TESTO:
· · · ·

1 Agosto 2019

Stop al McDonald’ s a Caracalla Ma ne spunta uno al Pantheon

Non ci sarà il McDriye alle Terme di Caracalla: il ministero per i Beni culturali è intervenuto per fermare il progetto dopo le polemiche dei giorni scorsi sull’ opportunità di realizzare un fast food in uno dei luoghi simbolo dell’ archeologia romana. Il Mibac «è prontamente intervenuto per annullare, in autotutela, la procedura autorizzativa per la costruzione di un fast food all’ interno dell’ area archeologica delle Terme di Caracalla», si legge in una nota. Una decisione che arriva dopo giorni di contatti tra il ministero di Bonisoli, il Campidoglio e la Soprintendenza. Anche la sindaca Virginia Raggi infatti si era espressa contro la realizzazione del McDonald’ s, prima rivolgendosi al municipio competente, il Primo, poi direttamente al Soprintendente per verificare l’ esistenza di vincoli, chiedendo poi apertamente di valutare la sospensione del progetto. «Le meraviglie di Roma vanno tutelate», ha scritto su Twitter la prima cittadina capitolina, «avanti con il Mibac per lo stop alla costruzione del fast food nell’ area archeologica delle Terme di Caracalla». Il progetto prevedeva un’ intera area McDonald’ s nel lotto di Eurogarden, per circa 10mila metri quadrati complessivi. All’ interno, un’ area McDrive da 250 posti, il ristorante, un parcheggio e una serra indoor. Previsto anche un parco giochi per bambini. Esulta anche il Codacons che però sottolinea come «ora rimane da capire chi ha fornito autorizzazione ad un progetto così assurdo e in violazione delle stesse disposizioni del Comune, ed elevare le dovute sanzioni nei confronti dei funzionari responsabili». Neanche il tempo di gioire che spunta un nuovo caso nel cuore del centro storico di Roma. Risale al marzo scorso la «Segnalazione certificata di inizio attività» (Scia) inviata agli uffici del municipio I dalla catena della ristorazione veloce americana per l’ apertura di un McDonald’ s in piazza della Rotonda 1, al Pantheon. L’ azienda ha presentato la documentazione agli uffici tecnici per poter spostare la licenza da un’ altra sede più piccola, ma sempre sulla piazza, e aprire nei locali di una ex banca con affaccio sul Pantheon. Il nuovo punto vendita avrà una capienza di 300 metri quadrati. Gran parte dello spazio, oltre la metà, sarà destinato ai laboratori di preparazione degli alimenti, alle celle frigorifere, alle cucine e ai servizi igienici. La rimanenza alla somministrazione. Pin.Ser.

· · · ·

DATI:
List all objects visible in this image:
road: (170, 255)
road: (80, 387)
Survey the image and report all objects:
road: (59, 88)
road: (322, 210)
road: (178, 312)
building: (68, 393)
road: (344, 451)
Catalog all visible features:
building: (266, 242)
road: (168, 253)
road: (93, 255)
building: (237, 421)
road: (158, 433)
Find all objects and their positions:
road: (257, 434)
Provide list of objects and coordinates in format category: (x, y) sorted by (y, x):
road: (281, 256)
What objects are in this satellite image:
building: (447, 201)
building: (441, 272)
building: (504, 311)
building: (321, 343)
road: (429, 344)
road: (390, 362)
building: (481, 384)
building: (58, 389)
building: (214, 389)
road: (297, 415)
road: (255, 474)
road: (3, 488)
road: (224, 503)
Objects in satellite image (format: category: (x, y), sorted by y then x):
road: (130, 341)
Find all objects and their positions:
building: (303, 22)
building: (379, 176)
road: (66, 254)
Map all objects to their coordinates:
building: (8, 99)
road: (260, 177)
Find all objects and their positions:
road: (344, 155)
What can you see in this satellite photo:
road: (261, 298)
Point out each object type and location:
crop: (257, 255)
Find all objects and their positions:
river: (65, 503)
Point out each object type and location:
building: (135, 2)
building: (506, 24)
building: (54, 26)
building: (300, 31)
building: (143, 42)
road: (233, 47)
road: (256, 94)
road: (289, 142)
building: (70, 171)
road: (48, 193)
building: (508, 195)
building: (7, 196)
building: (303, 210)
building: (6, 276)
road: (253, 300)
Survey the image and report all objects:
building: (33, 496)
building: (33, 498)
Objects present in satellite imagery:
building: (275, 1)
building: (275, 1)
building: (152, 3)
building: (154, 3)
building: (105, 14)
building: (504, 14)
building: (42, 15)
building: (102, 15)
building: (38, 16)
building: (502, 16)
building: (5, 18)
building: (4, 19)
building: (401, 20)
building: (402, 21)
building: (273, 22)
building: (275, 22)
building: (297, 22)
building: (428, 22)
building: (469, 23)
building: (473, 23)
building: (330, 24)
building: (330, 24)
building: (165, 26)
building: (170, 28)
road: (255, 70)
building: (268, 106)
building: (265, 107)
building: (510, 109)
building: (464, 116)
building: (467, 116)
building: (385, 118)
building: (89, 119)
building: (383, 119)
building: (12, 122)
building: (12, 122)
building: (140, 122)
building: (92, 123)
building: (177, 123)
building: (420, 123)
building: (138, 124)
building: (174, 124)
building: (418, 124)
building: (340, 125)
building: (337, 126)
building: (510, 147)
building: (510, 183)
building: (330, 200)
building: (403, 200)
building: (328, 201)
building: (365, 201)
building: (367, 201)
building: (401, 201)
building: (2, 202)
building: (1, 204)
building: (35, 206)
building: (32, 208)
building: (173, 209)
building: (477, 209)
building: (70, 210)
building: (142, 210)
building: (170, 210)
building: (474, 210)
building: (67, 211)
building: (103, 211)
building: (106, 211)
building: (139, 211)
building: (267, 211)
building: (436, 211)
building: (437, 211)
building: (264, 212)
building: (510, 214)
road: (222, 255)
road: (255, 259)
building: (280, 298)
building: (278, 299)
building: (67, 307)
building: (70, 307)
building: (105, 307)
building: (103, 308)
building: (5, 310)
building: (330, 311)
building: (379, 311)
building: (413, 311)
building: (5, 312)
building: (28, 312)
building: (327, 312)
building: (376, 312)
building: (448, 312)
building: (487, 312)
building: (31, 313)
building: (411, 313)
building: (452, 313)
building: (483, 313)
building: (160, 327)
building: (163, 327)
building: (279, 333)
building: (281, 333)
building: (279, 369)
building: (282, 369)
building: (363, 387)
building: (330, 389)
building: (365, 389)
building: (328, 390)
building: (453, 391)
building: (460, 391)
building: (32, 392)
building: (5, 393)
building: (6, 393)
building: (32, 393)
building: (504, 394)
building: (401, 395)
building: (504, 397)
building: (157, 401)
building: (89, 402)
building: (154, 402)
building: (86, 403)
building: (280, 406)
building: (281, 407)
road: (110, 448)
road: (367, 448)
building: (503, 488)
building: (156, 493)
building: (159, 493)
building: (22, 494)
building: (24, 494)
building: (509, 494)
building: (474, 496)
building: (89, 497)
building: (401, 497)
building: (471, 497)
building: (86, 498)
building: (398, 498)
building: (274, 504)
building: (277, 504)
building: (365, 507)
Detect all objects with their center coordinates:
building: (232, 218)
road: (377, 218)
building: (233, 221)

· · · ·

COMPITI DA SVOLGERE:
1. Riscrivi come elenco puntato il paragrafo dell'articolo sul McDonald's a Caracalla che comincia con "Non ci sarà", mantenendo i fatti principali.
2. Traduci in inglese questa frase dell'articolo sul McDonald's a Caracalla: "Una decisione che arriva dopo giorni di contatti tra il ministero di Bonisoli, il Campidoglio e la Soprintendenza".

RISULTATI:
1.
- Il ministero per i Beni culturali (Mibac) ha fermato il fast food McDonald's previsto nell'area archeologica delle Terme di Caracalla. Dopo le polemiche ha annullato in autotutela la procedura di autorizzazione.
- La decisione è arrivata dopo giorni di contatti tra il ministero di Bonisoli, il Campidoglio e la Soprintendenza.
- Anche la sindaca Virginia Raggi era contraria. Si era rivolta al municipio I e al Soprintendente e aveva chiesto di valutare la sospensione del progetto. Su Twitter ha scritto che le meraviglie di Roma vanno tutelate.
- Il progetto occupava circa 10mila metri quadrati nel lotto di Eurogarden. Comprendeva un McDrive da 250 posti, il ristorante, un parcheggio, una serra indoor e un parco giochi per bambini.
- Il Codacons è soddisfatto, ma vuole sapere chi ha autorizzato il progetto e chiede sanzioni per i funzionari responsabili.
- Intanto è spuntato un nuovo caso. A marzo McDonald's ha inviato al municipio I una Scia per aprire in piazza della Rotonda 1, al Pantheon. La licenza passerebbe da una sede più piccola sulla stessa piazza ai locali di una ex banca che si affacciano sul Pantheon.
- Il nuovo punto vendita avrà 300 metri quadrati. Oltre la metà andrà a laboratori, celle frigorifere, cucine e servizi igienici, il resto alla somministrazione.

2. A decision that comes after days of contacts between Bonisoli's ministry, the Campidoglio and the Superintendency.